My travel to the world of Rust never seem to stop amazing me.
First, there was the memory safety: no null pointers, no dangling pointers, no memory leaks. Not ever. No Garbage Collection to do that (although there is a std::gc::Gc structure for the specific use-cases where you can't run from a Garbage Collector, or std::rc::Rc if a reference counter solves your problem).
Then, there were the type system features: algebraic datatypes (disguised as Enums), linear types (owned and borrowed pointers, the things that make Rust memory-safe), tuples, struct tuples, traits, immutability by default (the way Ormagodden intended). While its type system is not as advanced as Haskell, Scala or ML (it still doesn't have higher kinded types, so I can't do something like Foo<T<U>>, or Foo<T> T<U>), it may absorb these concepts later own (higher kinded types are planned, but it's not a priority).

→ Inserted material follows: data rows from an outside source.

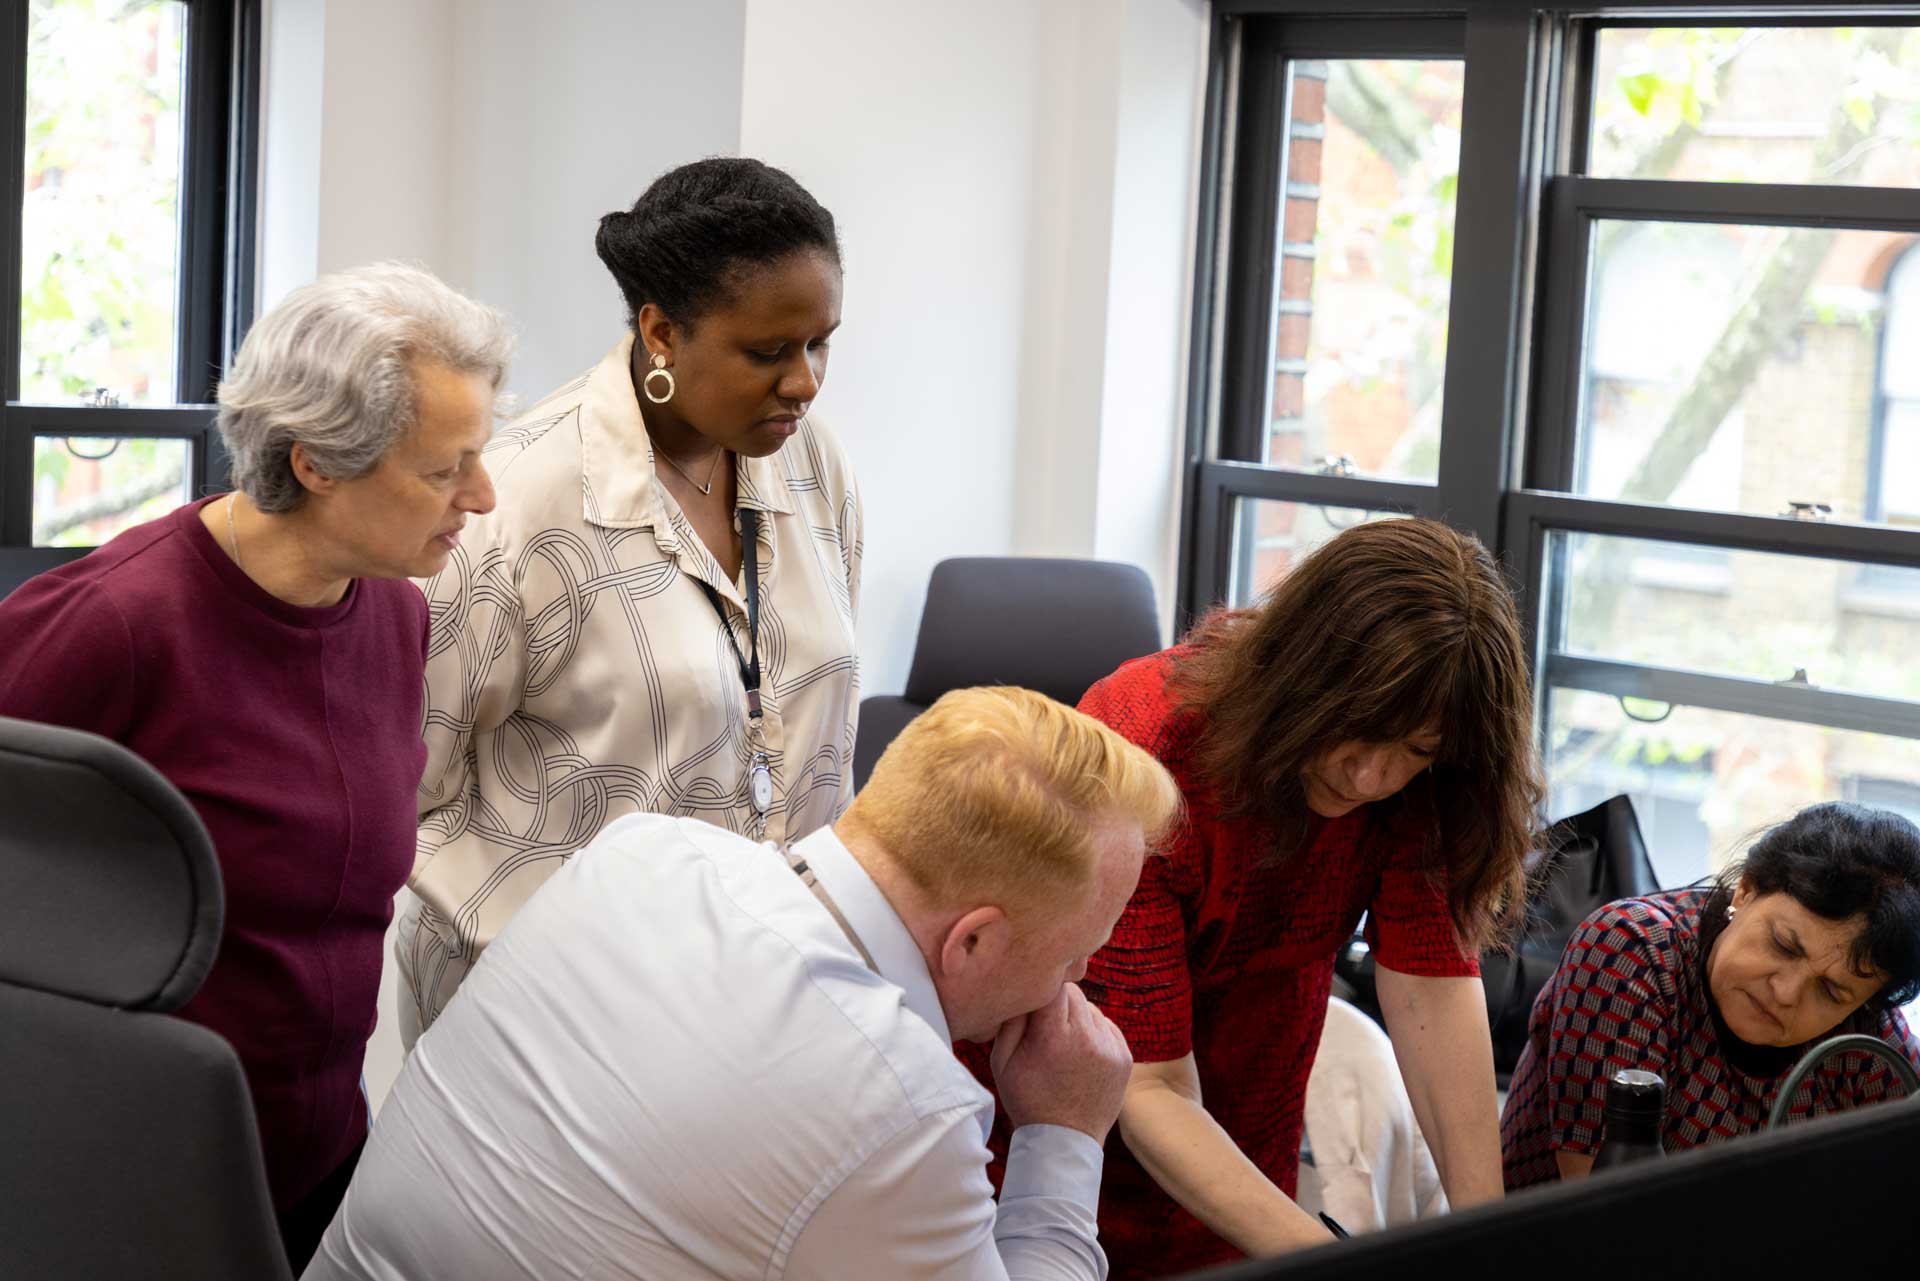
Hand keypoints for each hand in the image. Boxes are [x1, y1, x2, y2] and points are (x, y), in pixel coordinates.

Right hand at [989, 983, 1133, 1141]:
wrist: (1064, 1141)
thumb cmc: (1027, 1099)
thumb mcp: (1002, 1060)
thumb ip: (1012, 1018)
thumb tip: (1025, 986)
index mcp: (1053, 1036)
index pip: (1054, 984)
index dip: (1042, 988)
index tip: (1034, 999)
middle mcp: (1087, 1037)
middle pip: (1074, 992)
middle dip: (1058, 1002)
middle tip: (1045, 1026)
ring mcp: (1110, 1047)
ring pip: (1091, 1008)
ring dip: (1076, 1018)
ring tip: (1063, 1046)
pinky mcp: (1125, 1057)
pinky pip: (1106, 1026)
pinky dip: (1093, 1033)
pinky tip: (1079, 1055)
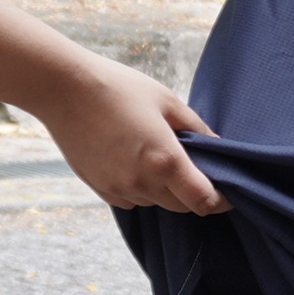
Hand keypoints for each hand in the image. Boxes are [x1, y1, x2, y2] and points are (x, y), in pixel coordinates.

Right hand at [23, 55, 230, 213]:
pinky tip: (135, 162)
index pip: (204, 201)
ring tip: (161, 159)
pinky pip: (131, 200)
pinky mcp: (99, 188)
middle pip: (183, 207)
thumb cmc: (119, 88)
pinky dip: (141, 190)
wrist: (64, 89)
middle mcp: (142, 183)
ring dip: (166, 191)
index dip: (222, 201)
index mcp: (165, 161)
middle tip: (198, 171)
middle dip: (196, 195)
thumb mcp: (168, 101)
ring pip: (156, 203)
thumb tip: (217, 146)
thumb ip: (197, 128)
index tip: (229, 194)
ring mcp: (118, 188)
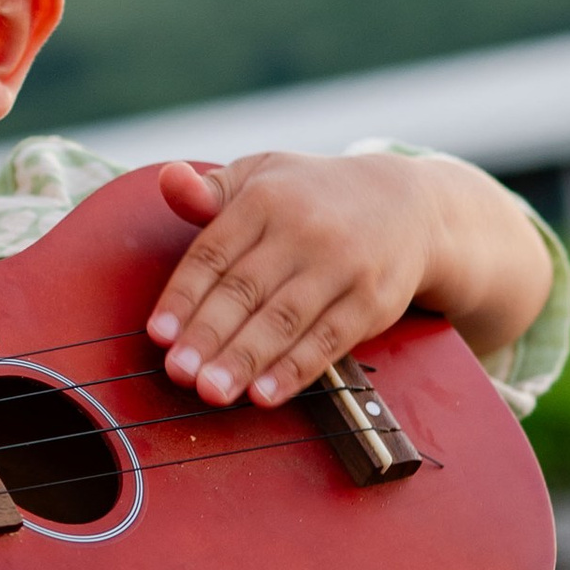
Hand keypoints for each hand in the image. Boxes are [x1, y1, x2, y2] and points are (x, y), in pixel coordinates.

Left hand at [147, 152, 549, 408]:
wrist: (411, 204)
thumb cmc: (316, 196)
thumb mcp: (263, 175)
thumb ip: (211, 190)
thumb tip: (169, 182)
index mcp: (266, 198)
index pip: (214, 253)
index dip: (183, 296)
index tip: (158, 334)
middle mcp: (305, 230)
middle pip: (245, 290)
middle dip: (208, 335)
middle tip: (178, 372)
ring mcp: (342, 266)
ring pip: (284, 320)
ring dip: (244, 360)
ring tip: (211, 392)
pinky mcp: (372, 300)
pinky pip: (328, 341)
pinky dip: (294, 371)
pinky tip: (264, 394)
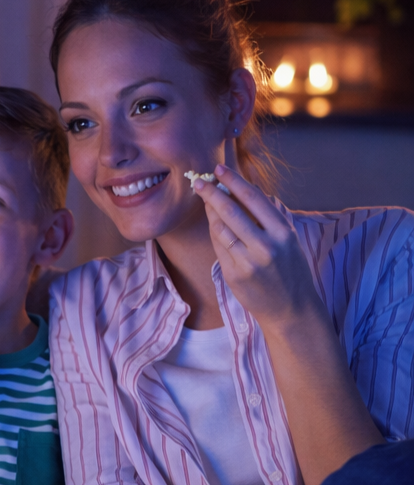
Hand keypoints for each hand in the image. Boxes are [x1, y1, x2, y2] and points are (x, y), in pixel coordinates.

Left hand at [194, 165, 323, 329]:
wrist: (291, 308)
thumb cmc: (289, 269)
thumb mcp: (288, 240)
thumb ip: (267, 218)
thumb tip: (241, 191)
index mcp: (283, 232)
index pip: (253, 199)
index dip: (233, 182)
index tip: (218, 170)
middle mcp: (266, 246)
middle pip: (231, 211)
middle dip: (211, 193)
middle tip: (198, 182)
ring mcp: (248, 262)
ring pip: (220, 229)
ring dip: (210, 212)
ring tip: (206, 200)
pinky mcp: (233, 275)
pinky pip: (218, 248)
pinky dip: (214, 233)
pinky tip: (213, 224)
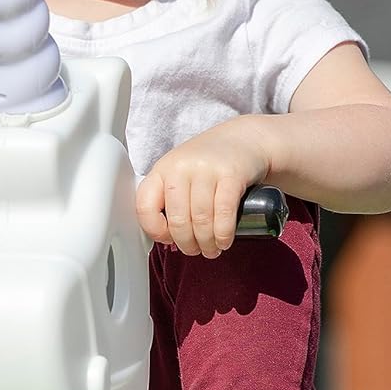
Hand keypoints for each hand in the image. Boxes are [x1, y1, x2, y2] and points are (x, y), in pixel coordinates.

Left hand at [135, 119, 270, 257]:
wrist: (245, 139)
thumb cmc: (209, 163)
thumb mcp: (180, 173)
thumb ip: (168, 199)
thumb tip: (165, 237)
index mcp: (162, 170)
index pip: (145, 207)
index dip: (155, 231)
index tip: (168, 239)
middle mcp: (181, 167)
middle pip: (178, 220)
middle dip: (187, 244)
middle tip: (196, 250)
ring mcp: (206, 170)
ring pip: (201, 220)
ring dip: (207, 243)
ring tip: (212, 249)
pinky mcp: (232, 175)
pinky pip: (224, 213)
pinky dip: (223, 234)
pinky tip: (224, 241)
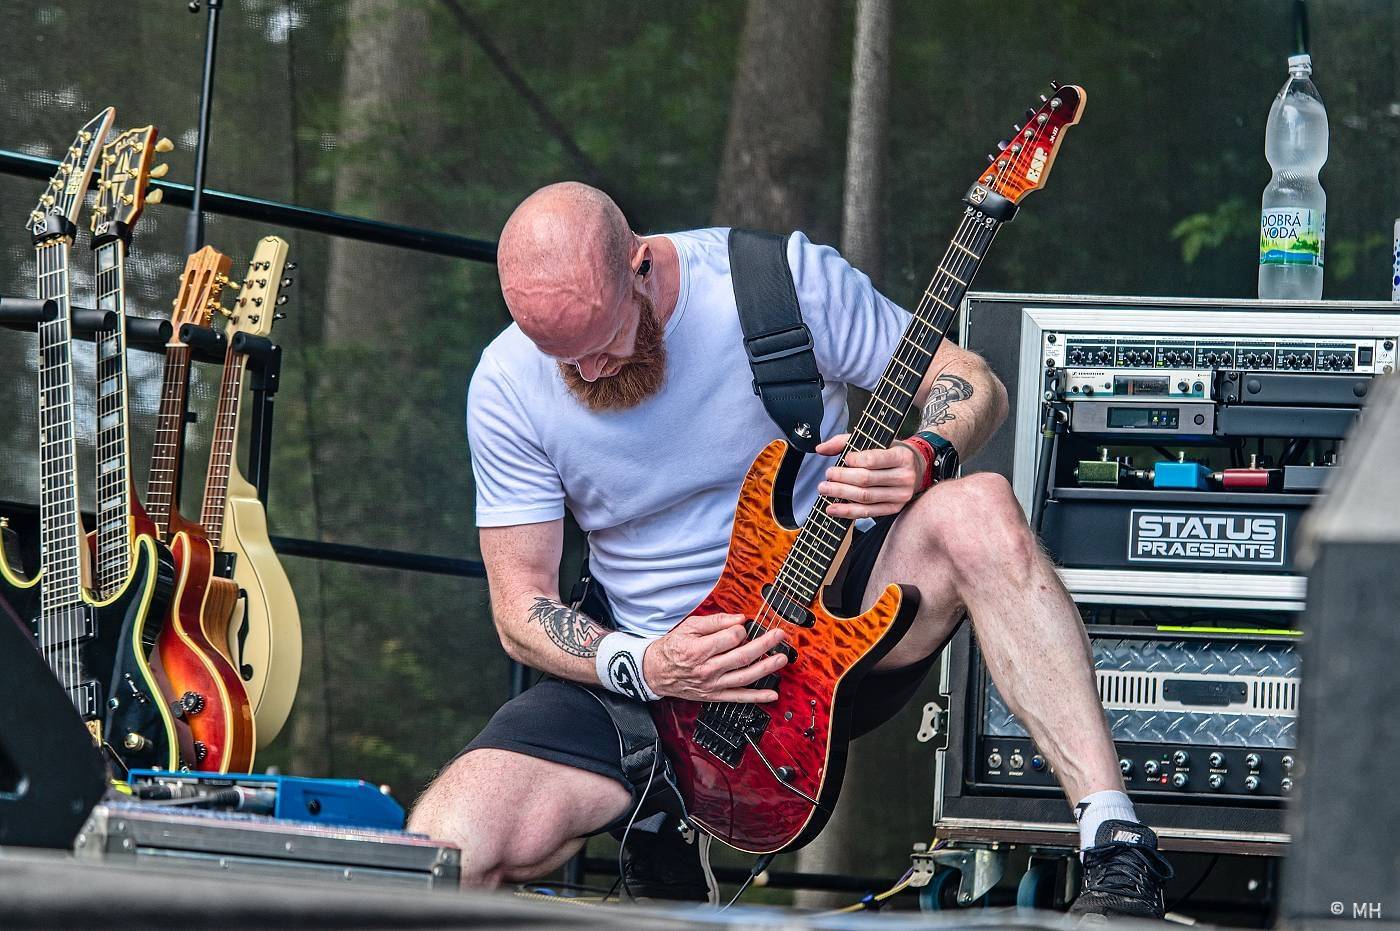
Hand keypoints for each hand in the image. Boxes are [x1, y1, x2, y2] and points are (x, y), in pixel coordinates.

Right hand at [643, 612, 786, 702]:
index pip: (730, 638)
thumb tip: (740, 619)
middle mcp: (707, 669)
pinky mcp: (715, 695)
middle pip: (742, 656)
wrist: (656, 672)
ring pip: (745, 677)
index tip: (743, 626)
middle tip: (779, 635)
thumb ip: (715, 621)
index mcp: (699, 650)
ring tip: (781, 658)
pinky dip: (757, 697)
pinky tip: (772, 694)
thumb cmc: (672, 647)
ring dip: (767, 668)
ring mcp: (712, 684)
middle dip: (764, 644)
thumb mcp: (689, 627)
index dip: (741, 629)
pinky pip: (739, 697)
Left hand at [815, 433, 922, 518]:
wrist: (915, 469)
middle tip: (827, 476)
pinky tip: (833, 508)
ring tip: (825, 489)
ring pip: (865, 497)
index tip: (843, 459)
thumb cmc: (889, 453)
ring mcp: (900, 495)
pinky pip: (868, 512)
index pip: (873, 459)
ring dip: (841, 494)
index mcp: (901, 456)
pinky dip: (848, 511)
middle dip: (842, 478)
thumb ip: (845, 441)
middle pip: (866, 479)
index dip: (854, 460)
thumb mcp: (875, 441)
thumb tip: (821, 449)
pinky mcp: (894, 508)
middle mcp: (904, 476)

Then, object oriented features. They took a different approach on that: you create your structure like you would normally do (with a struct, or enum, or tuple, or tuple struct, or whatever), and then you create an "impl" block for it, where you define its methods. The impl block is also used for implement traits for your struct.
Then, functional features. There are, right now, copy closures and owned closures, besides being able to pass functions around just fine (but named functions are NOT
closures). Unboxed closures (like those of C++) still don't exist, which is somewhat limiting. But it is predicted to be implemented.
And just yesterday I discovered its module system. Holy flying fuck, it is amazing.
As a comparison, in C++ I "include" my files, and I must compile every cpp in the project together somehow. Sometimes one cpp depends on the other, sometimes they depend on some external factor. This dependency stuff gets so complex that you need Makefiles to track them. And Makefiles are complex, so lots of build tools appeared to generate Makefiles, like autotools, cmake or qmake, only to name a few. These build toolchains get quite complex overtime.
Well, Rust does not need Makefiles.
You have modules in your application. You define which modules your application will have with the "mod" keyword. And then, you import symbols from these modules with the "use" keyword. This is unlike C++, C#, Java, or most popular languages, where you can only import
modules (with #include
, using namespace, using or import), and you need to tell your build toolchain where to find them.
No, no. The mod keyword, when used (like "mod foo") will search its code either in foo/mod.rs
(not both, that will give a compiler error). You can also inline your modules, or define another path if you really want (but this convention seems just fine). And then it does its magic of including your module into your compilation. So you only need to pass one
file for the compiler, and it will inline the modules in that file (if you didn't make any mistakes, of course, like a circular dependency).
Besides that, modules can define that anything is public or private in it. You don't define that a given field of a struct is private, you define if it is private for that module
. In other words, modules provides the encapsulation usually given by the object system itself.
The "use" keyword is also quite powerful. When you use it, Rust does not only search in the global module, it can also search relatively to your current module (like self::bar for a child module, or parent::baz for another child from the parent module).
And now another catch: when you use "extern mod", it searches for libraries. Yes, you don't need Makefiles, or maven, or gradle, or anything like it at all. You can define your whole dependency tree inside your code, in a sane manner.
And all of that in a systems language
The developers must have sold their souls, it's impossible to have created such an well designed language otherwise.